§ **ASSIGNED TASK**: Any image found in the entries is to be skipped; the rest is returned word for word.

(INPUT)

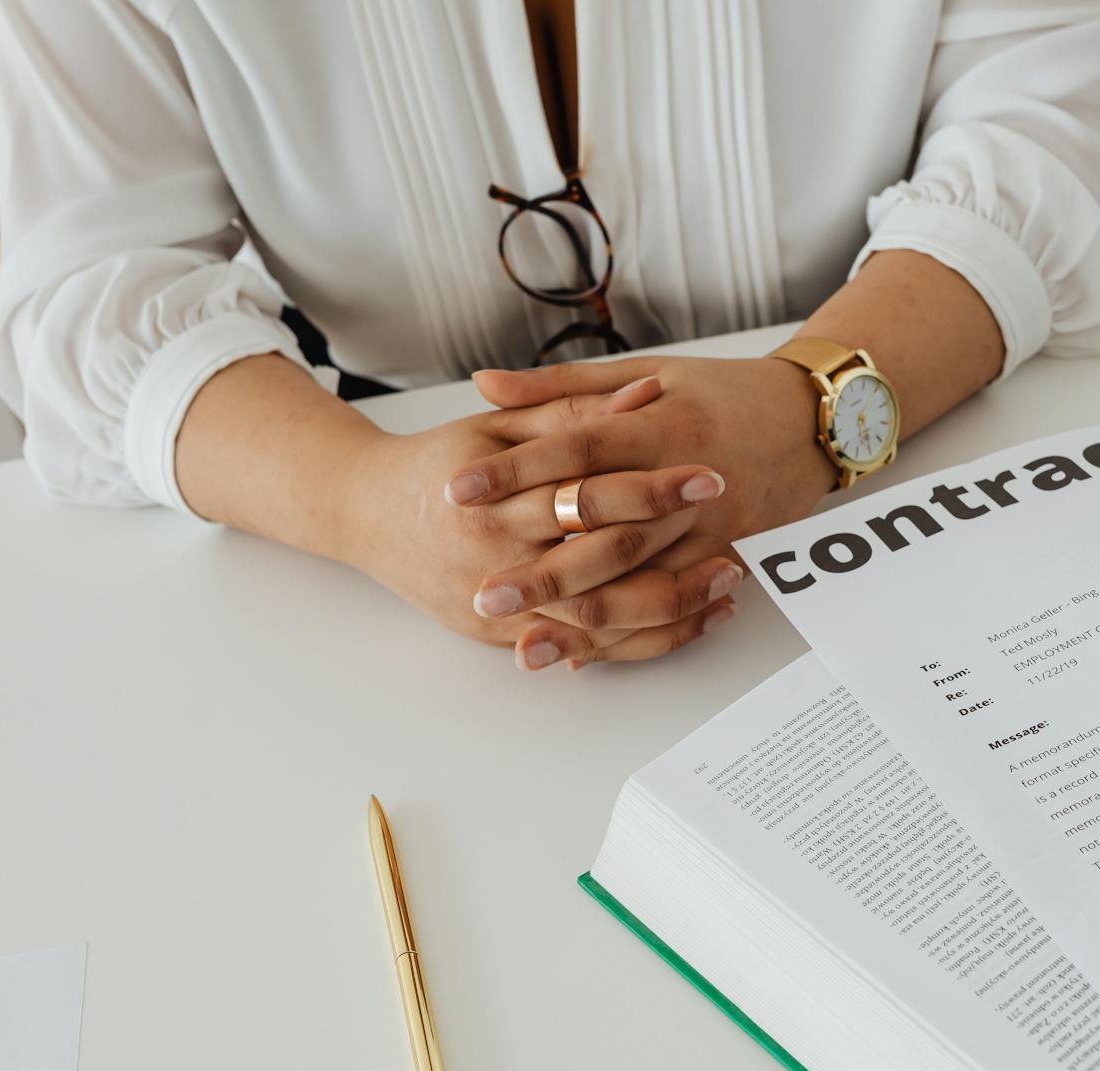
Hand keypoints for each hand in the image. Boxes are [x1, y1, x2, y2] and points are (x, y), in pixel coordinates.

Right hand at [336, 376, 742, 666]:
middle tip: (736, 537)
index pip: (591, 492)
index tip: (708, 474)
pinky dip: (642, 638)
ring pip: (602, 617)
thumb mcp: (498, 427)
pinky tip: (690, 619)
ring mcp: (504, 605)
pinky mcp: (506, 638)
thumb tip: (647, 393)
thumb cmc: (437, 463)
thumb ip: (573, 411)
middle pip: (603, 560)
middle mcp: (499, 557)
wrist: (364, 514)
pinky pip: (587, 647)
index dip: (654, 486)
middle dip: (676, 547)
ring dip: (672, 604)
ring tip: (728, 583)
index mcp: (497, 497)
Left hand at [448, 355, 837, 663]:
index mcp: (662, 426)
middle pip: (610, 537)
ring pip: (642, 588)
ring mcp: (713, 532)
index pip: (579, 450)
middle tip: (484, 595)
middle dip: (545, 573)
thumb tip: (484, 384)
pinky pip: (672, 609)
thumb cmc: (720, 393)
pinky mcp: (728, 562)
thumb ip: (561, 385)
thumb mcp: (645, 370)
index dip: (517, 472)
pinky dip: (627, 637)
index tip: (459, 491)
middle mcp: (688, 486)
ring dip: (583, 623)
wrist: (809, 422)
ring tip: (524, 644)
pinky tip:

(End INPUT)

§ **ANSWER TO THE EXERCISE**:
Hand keypoints for each hand in the image. Boxes are [x1, y1, x2, y2] and points are (x, y), in pixel coordinates.

Right hand at [336, 376, 742, 666]:
middle tip: (736, 537)
index pip: (591, 492)
index tip: (708, 474)
pinky dip: (642, 638)
ring pip: (602, 617)
thumb mcp: (498, 427)
pinky tip: (690, 619)
ring mcp: (504, 605)
pinky mcp: (506, 638)
thumb tip: (647, 393)
thumb cmc: (437, 463)
thumb ip: (573, 411)
middle pip: (603, 560)
middle mcp: (499, 557)
wrist: (364, 514)
pinky pip: (587, 647)
index dip: (654, 486)
middle dip: (676, 547)
ring dip: (672, 604)
ring tip: (728, 583)
index mcp: (497, 497)
Left hand at [448, 355, 837, 663]:
index mcp: (662, 426)
middle pip: (610, 537)
ring pip: (642, 588)
ring mcp: (713, 532)
index pip: (579, 450)
middle tip: (484, 595)
middle dip: (545, 573)
thumb tip: (484, 384)
pinky pip: (672, 609)
thumb cmc: (720, 393)
pinky mcp: (728, 562)
thumb ip: (561, 385)
thumb mcp: (645, 370)
index dip: (517, 472)
pinky dip: (627, 637)
index tip: (459, 491)
middle mcp: (688, 486)
ring dip: (583, 623)
wrist: (809, 422)
ring tip: (524, 644)
pinky tip:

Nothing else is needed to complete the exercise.